Wednesday, April 30, 2008

Race To The Wire

Does race matter? That really is a silly question? If you're asking the question, then you already know the answer. All three campaigns and the press have been dancing around this question, even after Obama's speech in Philly last month, because it is still a hot button topic in America. But even the most optimistic of observers would have to agree that not only does race matter, but it is perhaps the single issue that is going to decide this election.

I had a conversation recently with a friend of mine and we were discussing the Democratic primary and I said that I thought Obama would have the hard convincing some of Hillary's supporters to vote for him, especially older white women. Her exact remark was, "I really resent that". I wasn't making that statement based on anything other than what the numbers have shown. Hillary's support is the greatest among older white women and therefore they would be the hardest to convert into Obama voters. However it was interpreted as a racial statement and therefore the reaction was based on that.

Race (pardon the pun) colors everything in political life. Up until now, Blacks and Women had no choice (for the most part) but to vote for a white male when it came to presidential preferences. Now that there is some variety among the candidates, people have begun to line up behind the person who looks most like them. Blacks now vote at a nearly 9-1 clip for Obama, while older white women vote for Hillary by a 7-3 margin. The bottom line here is that voters are most likely to vote for someone who looks like them. Older Black women are voting overwhelmingly for Obama, so clearly they are not influenced by being in the same age bracket as Hillary Clinton. There has to be something else in the equation and that something is clearly race.

I'm not saying that people who vote for Obama and Clinton are racists, but they certainly take race into account and it is a lot bigger part of the equation than people are willing to admit to. The fact that only 16% of polled voters in Pennsylvania were willing to admit that race played a factor in their decision proves the general delusion that most of America is living under (or proves that most Americans lie to pollsters). Chris Rock once said that the most racist people in America are old Black men because of what they've had to live through. Now what do you think older Black people are considering when they go the voting booth and see the first viable Black candidate for the nation's highest position on the ballot? Are they considering his experience? Sure. Are they considering his policies? Of course. Are they comparing him to the competition? Without a doubt. Are they considering his race? ABSOLUTELY, UNEQUIVOCALLY, YES, YES, YES. The same can be said of older white women who enter the voting booth only they have the added bonus of gender as well (lest you think that only Blacks would vote on such a issue).

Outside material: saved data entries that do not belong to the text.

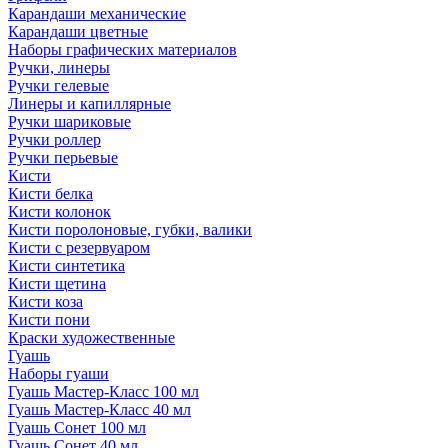
Карандаши механические
Карандаши цветные
Наборы графических материалов
Ручки, линеры
Ручки гелевые
Линеры и капиллярные
Ручки шариковые
Ручки роллер
Ручки перьевые
Кисти
Кисти белка
Кисти колонок
Кисти поролоновые, губки, валики
Кисти с резервуаром
Кисти синтетика
Кисти щетина
Кисти коза
Кисти пони
Краски художественные
Гуашь
Наборы гуаши
Гуашь Мастер-Класс 100 мл
Гуашь Мастер-Класс 40 мл
Гуашь Сонет 100 мл
Гуашь Сонет 40 мл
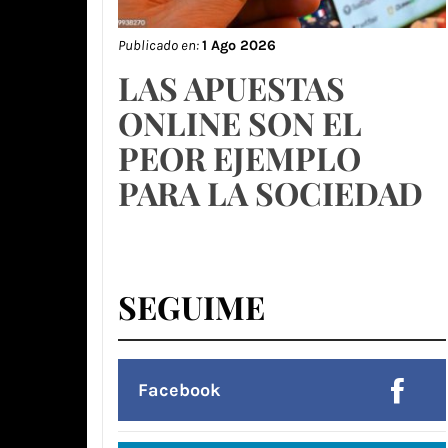
Publicado en:
1 Ago 2026
LAS APUESTAS
ONLINE SON EL
PEOR EJEMPLO
PARA LA SOCIEDAD
SEGUIME
Facebook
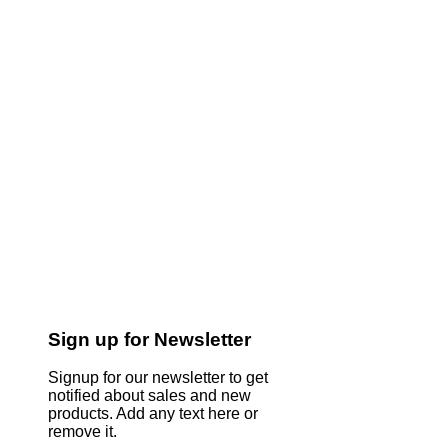
Sign up for Newsletter
Signup for our newsletter to get
notified about sales and new
products. Add any text here or
remove it.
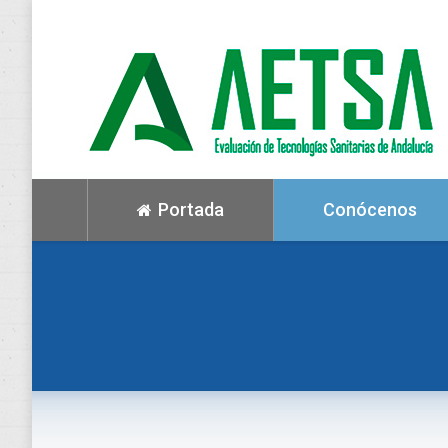
Portada
Conócenos
You are here:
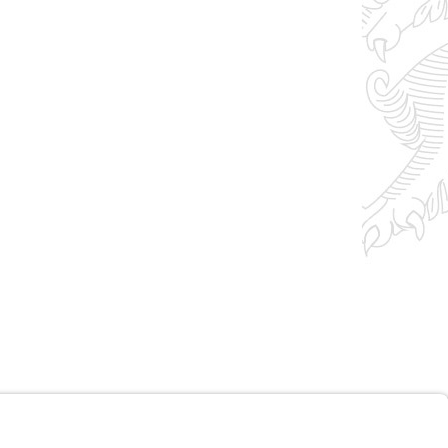
Impressum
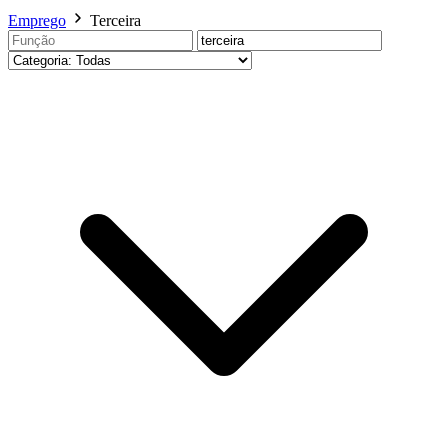
Emprego
Terceira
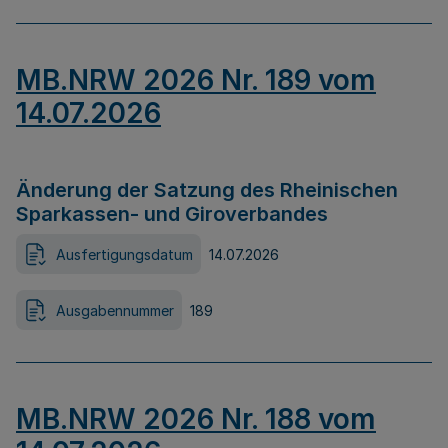
MB.NRW 2026 Nr. 189 vom
14.07.2026
Änderung der Satzung des Rheinischen
Sparkassen- und Giroverbandes
Ausfertigungsdatum
14.07.2026
Ausgabennummer
189
MB.NRW 2026 Nr. 188 vom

The issue, as I've said before, is not whether race plays a major part in the decision making of most voters, it's whether either candidate will be able to overcome this obstacle in the fall. Obama has the bigger problem here and I'll tell you why. Black voters (who are the most reliable voting block in the country) are not only used to voting Democrat, they realize that there is no real option for them. Republicans turned their backs on the issues of the Black community a long time ago. Voting Republican just wouldn't' make any sense to them. Some may stay home, but the truth is that the vast majority of them would return to the fold and vote Democratic even if they feel ambivalent about the party's candidate. However, Hillary's most fervent supporters would have an option. I've written before that I feel this group will split into three equal parts, those who vote Democratic, those that vote Republican and those that stay home. As long as the press continues to give John McCain a free ride, he will certainly appear more attractive to some of Hillary's core supporters. He's in their age range, he's a moderate (an absolute lie, but one the press seems unwilling to challenge), he tells it like it is and he sticks to his guns (more lies) and let's not forget, most importantly, he's White which provides a natural level of comfort and is his biggest selling point to some Democrats.

I'm using the most polarized groups of supporters in order to illustrate the point, but this will play itself, to lesser degrees among almost all Democratic voters. The Bradley effect (vote totals being lower for Black candidates than what the polls suggest) is real. There are people who will simply be unable to pull the lever to vote for a Black President regardless of what they say in public or to pollsters. The famed melting pot that comprises the population of the country does not always breed a greater understanding of other cultures. It can and does, in some, breed animosity and fear. It is that fear, which is expressed in various ways, which leads to voting patterns along racial, religious and ethnic grounds. At the end of the day, regardless of what you label it, it all adds up to the same thing. And to those who think that I'm a racist for pointing this out, I would wholeheartedly disagree and ask you to really try and take an honest look at the country we live in. We are supposed to believe that all men are created equal, but do we? Given our checkered past, I believe the answer to be fairly self evident.